So I had one of those, first-time-in-a-long-time-what-da-hell-was-I-thinking-I-always-regret-this-trip trips to the Robinson/North Fayette area on a weekend. I had forgotten about the need to pack a few snacks for sustenance like a foil pack of rescue tuna and a case of water….in case I became isolated for a day or two.
The only thing between me and my destination was the trio of Block Blockers in the photo above.
That drivers who just happens to think THEIR destination is more important than yours so they pull through and block the intersection.
Now, in previous posts, we have recommended using the rules from the Preschool game, “Red Light, Green Light,” where anyone still moving when “Red Light” is hollered, must so back to the starting line and start all over.
Can you imagine a police officer walking up to this driver and saying, “Go back up to the parking lot at 24th Street and start your ride home all over again, Bucko!” He’d be MORE PO’d than getting a $100 citation!!!
Hey Block-blocking Buckos, here’s how WE see this….

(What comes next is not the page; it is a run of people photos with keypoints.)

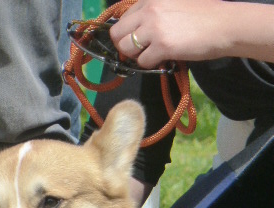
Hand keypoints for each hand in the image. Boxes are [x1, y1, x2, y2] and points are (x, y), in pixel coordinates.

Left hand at [109, 0, 273, 68]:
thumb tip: (138, 31)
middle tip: (140, 52)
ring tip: (153, 55)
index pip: (123, 19)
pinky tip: (164, 59)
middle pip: (118, 34)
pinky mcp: (162, 45)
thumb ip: (154, 14)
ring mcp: (154, 28)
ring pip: (126, 49)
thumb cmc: (204, 16)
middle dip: (126, 46)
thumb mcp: (174, 5)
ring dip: (136, 56)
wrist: (226, 25)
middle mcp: (149, 10)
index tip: (138, 41)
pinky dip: (150, 65)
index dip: (127, 34)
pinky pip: (142, 62)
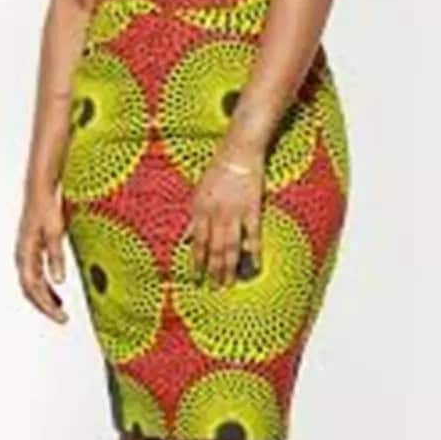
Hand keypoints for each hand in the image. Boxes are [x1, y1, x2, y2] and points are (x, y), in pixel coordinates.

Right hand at [14, 183, 68, 322]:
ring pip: (32, 283)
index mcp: (25, 254)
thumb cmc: (45, 207)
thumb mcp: (55, 232)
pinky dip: (45, 286)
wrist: (39, 188)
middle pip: (30, 290)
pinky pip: (36, 274)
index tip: (61, 317)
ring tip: (60, 309)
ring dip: (45, 297)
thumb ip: (56, 256)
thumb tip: (59, 281)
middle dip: (45, 306)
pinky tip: (57, 289)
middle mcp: (22, 256)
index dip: (46, 306)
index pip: (33, 289)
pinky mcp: (32, 248)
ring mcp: (26, 253)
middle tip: (62, 318)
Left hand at [181, 144, 265, 288]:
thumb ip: (194, 217)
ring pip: (230, 247)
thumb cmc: (218, 169)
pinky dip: (254, 252)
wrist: (238, 151)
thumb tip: (186, 238)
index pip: (197, 243)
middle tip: (214, 288)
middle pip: (213, 249)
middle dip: (213, 271)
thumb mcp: (199, 192)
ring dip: (229, 267)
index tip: (196, 278)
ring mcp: (234, 213)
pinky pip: (253, 236)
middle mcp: (215, 214)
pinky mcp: (252, 210)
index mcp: (200, 209)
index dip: (197, 262)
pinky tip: (254, 266)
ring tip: (229, 283)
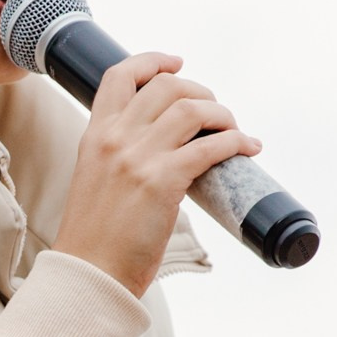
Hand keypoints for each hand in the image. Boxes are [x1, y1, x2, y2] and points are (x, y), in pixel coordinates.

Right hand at [50, 52, 260, 295]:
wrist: (88, 275)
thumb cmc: (96, 239)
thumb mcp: (97, 182)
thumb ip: (121, 159)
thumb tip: (167, 153)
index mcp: (95, 135)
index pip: (120, 75)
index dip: (152, 61)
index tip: (177, 63)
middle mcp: (115, 138)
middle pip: (166, 86)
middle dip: (200, 92)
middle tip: (215, 113)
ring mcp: (137, 158)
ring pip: (192, 108)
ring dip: (222, 115)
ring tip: (234, 130)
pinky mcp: (162, 182)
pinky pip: (211, 146)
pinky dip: (236, 141)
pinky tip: (247, 148)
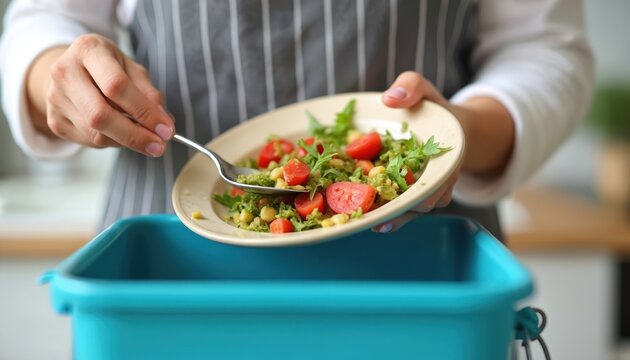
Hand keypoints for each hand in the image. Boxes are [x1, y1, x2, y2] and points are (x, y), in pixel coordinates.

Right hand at [26, 34, 173, 156]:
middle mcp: (65, 72)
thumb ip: (150, 93)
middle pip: (100, 115)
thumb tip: (164, 123)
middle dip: (135, 136)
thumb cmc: (109, 67)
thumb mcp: (132, 69)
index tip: (166, 129)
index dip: (143, 111)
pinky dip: (113, 142)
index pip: (116, 86)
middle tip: (159, 147)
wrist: (73, 69)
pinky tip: (122, 133)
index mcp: (88, 50)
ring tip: (145, 138)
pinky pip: (90, 141)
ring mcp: (55, 98)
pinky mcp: (54, 120)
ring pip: (96, 134)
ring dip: (127, 142)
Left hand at [373, 72, 461, 232]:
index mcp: (447, 155)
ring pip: (411, 210)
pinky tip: (365, 221)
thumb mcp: (424, 89)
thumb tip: (390, 98)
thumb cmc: (431, 108)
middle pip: (424, 202)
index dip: (427, 191)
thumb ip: (411, 86)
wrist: (444, 126)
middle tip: (381, 220)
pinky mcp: (408, 194)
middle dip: (404, 212)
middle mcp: (439, 179)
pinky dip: (384, 214)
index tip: (415, 200)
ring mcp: (424, 190)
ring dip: (392, 218)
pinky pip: (399, 207)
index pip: (440, 178)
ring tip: (370, 224)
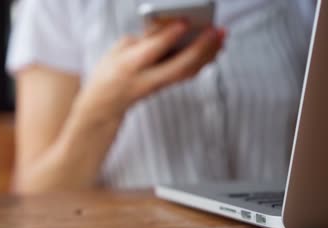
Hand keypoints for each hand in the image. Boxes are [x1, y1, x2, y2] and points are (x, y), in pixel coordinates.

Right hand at [77, 21, 225, 120]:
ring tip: (222, 35)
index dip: (170, 36)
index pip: (152, 51)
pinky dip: (204, 60)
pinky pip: (188, 74)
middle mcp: (146, 79)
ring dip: (209, 54)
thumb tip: (169, 26)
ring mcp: (158, 86)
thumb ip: (142, 39)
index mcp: (128, 66)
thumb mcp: (116, 51)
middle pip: (179, 66)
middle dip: (201, 47)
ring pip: (188, 72)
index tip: (186, 21)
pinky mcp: (165, 87)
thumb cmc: (108, 72)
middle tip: (216, 29)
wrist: (104, 105)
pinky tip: (214, 47)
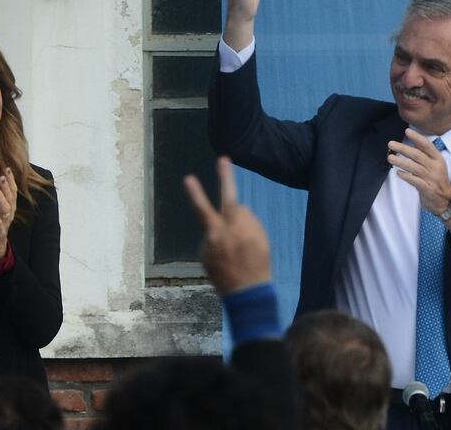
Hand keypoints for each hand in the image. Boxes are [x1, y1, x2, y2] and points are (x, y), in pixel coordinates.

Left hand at [0, 168, 17, 259]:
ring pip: (6, 208)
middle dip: (7, 186)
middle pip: (11, 198)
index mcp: (9, 206)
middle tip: (2, 176)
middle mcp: (9, 213)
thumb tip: (1, 180)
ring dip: (1, 198)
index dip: (11, 180)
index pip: (12, 191)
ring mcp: (5, 222)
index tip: (8, 169)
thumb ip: (0, 196)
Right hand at [183, 157, 270, 294]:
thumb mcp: (206, 256)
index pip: (202, 210)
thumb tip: (221, 220)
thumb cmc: (222, 274)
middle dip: (225, 177)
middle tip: (223, 160)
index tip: (188, 178)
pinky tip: (247, 245)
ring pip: (242, 213)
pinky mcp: (262, 234)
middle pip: (229, 198)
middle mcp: (233, 229)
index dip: (195, 193)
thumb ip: (212, 233)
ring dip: (238, 219)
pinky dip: (248, 229)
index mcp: (215, 235)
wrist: (249, 291)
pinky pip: (252, 223)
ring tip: (237, 241)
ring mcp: (250, 230)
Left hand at [387, 128, 450, 215]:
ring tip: (390, 158)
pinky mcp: (428, 189)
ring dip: (401, 162)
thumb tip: (411, 141)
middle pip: (418, 155)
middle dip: (403, 148)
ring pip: (415, 167)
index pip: (427, 146)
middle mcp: (435, 167)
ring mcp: (432, 179)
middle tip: (391, 144)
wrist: (446, 200)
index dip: (417, 138)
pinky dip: (407, 176)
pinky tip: (398, 173)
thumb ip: (424, 155)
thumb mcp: (435, 165)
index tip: (407, 131)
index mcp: (438, 159)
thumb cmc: (437, 180)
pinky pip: (416, 181)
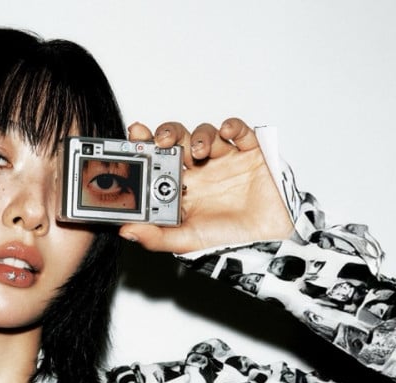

We hope that you drank a ton of coffee from Starbucks and an extra large Root Beer Float from Wahlburgers during your day at “the mall” and such…and forgot to take a last-minute trip to the restroom before hopping in your hey-look-at-me-and-my-self-importance car for the drive home. We hope that the drive home was uneventful EXCEPT for when you turned the final corner on to your street… at that point we hope you got stuck behind a dump truck, a Student Driver vehicle AND a Dodge Aspen with a “50-year Member” West Penn AAA sticker on the bumper driving 5-mph. On top of that, hopefully, your neighbor’s car was broken down across the front of your driveway even further delaying your bladder relief to the point that your eyes floated, Ya Jagoff!